Saint Vincent is verreweg het grootste eiland van de staat en het ruige vulkanische silhouet ervan lonkte ons vanaf Saint Lucia de 50 kilometer brede zeestraat over.


Saint Vincent 

       

Net als de meeste andere eilanden in de regio kent ook Saint Vincent & the Grenadines een zeer bewogen geschiedenis. De strijd tussen Carib en Arawak indianen, de eindeloze vijandigheden tussen Engelsen en Fransen, de conflicten tussen Britten en Caribs, de slavernij, het kolonialisme, uitbuiting en winstbejag vullen vele pagina’s van de geschiedenisboeken.
      Op Saint Vincent waren de Carib Indianen heer en meester toen in de 16e eeuw de Europese kolonisatie van het oostelijk Caribisch gebied begon. De indianen boden dusdanig verzet dat Saint Vincent pas veel later dan de andere Caribische eilanden werd gekoloniseerd.
      De Fransen waren de eersten die zich op het eiland settelden. In de buurt van Barrouaillie aan de westkust stichtten ze suikerriet-, tabak- en koffieplantages waarop Afrikaanse slaven te werk werden gesteld.
      Na de Zevenjarige Oorlog in 1763 werden in het Verdrag van Parijs Saint Vincent, de Grenadines en Grenada de Britten toebedeeld in ruil voor de Franse heerschappij over Guadeloupe, Martinique en Saint Lucia. Toch bezetten de Fransen zestien jaar later Saint Vincent & the Grenadines wéér, maar na 4 jaar kwamen de eilanden opnieuw en zoals later zou blijken, tot aan de onafhankelijkheid in 1979, onder Britse vlag.

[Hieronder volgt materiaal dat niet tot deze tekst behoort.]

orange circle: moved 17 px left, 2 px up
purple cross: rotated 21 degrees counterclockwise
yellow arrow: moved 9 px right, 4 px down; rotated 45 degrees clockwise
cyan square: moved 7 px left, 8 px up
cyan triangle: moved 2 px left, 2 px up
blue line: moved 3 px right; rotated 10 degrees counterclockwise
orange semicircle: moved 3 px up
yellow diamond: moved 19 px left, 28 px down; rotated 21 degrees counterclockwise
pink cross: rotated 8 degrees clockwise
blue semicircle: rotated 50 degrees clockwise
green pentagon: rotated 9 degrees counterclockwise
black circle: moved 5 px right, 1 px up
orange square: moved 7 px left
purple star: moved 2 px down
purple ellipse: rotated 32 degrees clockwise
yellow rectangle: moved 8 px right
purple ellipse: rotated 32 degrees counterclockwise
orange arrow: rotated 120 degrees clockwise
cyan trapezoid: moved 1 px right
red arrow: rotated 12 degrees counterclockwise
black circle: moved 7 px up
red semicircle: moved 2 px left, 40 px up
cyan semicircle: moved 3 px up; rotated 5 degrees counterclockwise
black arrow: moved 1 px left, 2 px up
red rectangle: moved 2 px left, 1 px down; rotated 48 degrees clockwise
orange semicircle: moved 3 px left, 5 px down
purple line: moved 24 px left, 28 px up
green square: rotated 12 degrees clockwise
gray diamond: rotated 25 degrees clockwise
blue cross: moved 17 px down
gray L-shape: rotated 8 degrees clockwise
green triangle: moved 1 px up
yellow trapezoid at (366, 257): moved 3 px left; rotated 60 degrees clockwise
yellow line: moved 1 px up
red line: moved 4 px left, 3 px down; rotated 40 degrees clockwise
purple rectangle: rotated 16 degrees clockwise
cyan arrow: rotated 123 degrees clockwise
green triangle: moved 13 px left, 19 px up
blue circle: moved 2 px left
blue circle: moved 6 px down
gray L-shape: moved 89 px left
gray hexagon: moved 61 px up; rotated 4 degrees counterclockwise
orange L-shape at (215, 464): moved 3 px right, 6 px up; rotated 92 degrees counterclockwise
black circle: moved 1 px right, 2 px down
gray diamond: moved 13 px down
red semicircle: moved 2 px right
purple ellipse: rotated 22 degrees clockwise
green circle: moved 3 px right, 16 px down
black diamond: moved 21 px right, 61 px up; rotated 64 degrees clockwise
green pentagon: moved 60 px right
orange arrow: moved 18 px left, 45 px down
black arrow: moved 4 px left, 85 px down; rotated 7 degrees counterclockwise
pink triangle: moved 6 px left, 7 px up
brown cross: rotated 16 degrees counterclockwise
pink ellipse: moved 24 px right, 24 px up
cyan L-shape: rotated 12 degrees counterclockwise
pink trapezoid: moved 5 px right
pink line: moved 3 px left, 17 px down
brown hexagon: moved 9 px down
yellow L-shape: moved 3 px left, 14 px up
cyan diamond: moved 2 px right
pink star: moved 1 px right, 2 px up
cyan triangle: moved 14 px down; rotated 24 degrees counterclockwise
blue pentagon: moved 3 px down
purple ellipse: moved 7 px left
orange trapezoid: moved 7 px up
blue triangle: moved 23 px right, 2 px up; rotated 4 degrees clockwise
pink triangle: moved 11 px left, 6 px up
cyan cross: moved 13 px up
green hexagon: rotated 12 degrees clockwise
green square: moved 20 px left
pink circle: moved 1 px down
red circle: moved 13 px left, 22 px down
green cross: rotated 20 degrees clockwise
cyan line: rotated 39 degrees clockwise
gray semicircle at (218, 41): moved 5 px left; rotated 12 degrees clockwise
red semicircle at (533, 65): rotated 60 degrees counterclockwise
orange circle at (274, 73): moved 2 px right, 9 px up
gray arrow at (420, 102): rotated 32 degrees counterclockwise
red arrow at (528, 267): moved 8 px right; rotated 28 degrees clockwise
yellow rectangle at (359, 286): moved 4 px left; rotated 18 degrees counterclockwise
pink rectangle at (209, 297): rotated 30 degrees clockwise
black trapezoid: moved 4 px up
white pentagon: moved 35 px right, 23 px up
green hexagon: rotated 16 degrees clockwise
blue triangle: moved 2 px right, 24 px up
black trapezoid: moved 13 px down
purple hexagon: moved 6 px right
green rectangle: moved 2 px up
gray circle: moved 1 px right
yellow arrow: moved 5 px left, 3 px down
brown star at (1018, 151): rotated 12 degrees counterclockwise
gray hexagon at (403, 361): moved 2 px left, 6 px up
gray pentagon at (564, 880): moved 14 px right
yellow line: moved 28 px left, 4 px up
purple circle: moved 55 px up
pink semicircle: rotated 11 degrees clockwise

De Black Caribs of Garifuna (wat zoveel als “cassave-eters” betekent) waren afstammelingen van gevluchte Afrikaanse slaven uit de omringende eilanden - maar ook van schipbreukelingen van een groot Spaans slavenschip afkomstig uit Nigeria, dat in 1675 tussen Saint Vincent en Bequia  Island schipbreuk leed - , die zich in de loop der jaren hadden vermengd met de Carib Indianen.
      Voor de Britten was het bestaan van deze grote vrije zwarte bevolkingsgroep onacceptabel en een jarenlange strijd tussen de Black Caribs en de Britse overheersers was het resultaat. Verenigd onder de legendarische Garifuna Chief Chatoyer en met hulp van de Fransen in Martinique konden de Black Caribs lange tijd standhouden, maar uiteindelijk sloegen de Britten de opstand neer en werden de Black Caribs verbannen, eerst naar het tegenwoordig onbewoonde eilandje Baliceaux, ten noorden van Mustique, later naar het eiland Roatan, voor de kust van Honduras.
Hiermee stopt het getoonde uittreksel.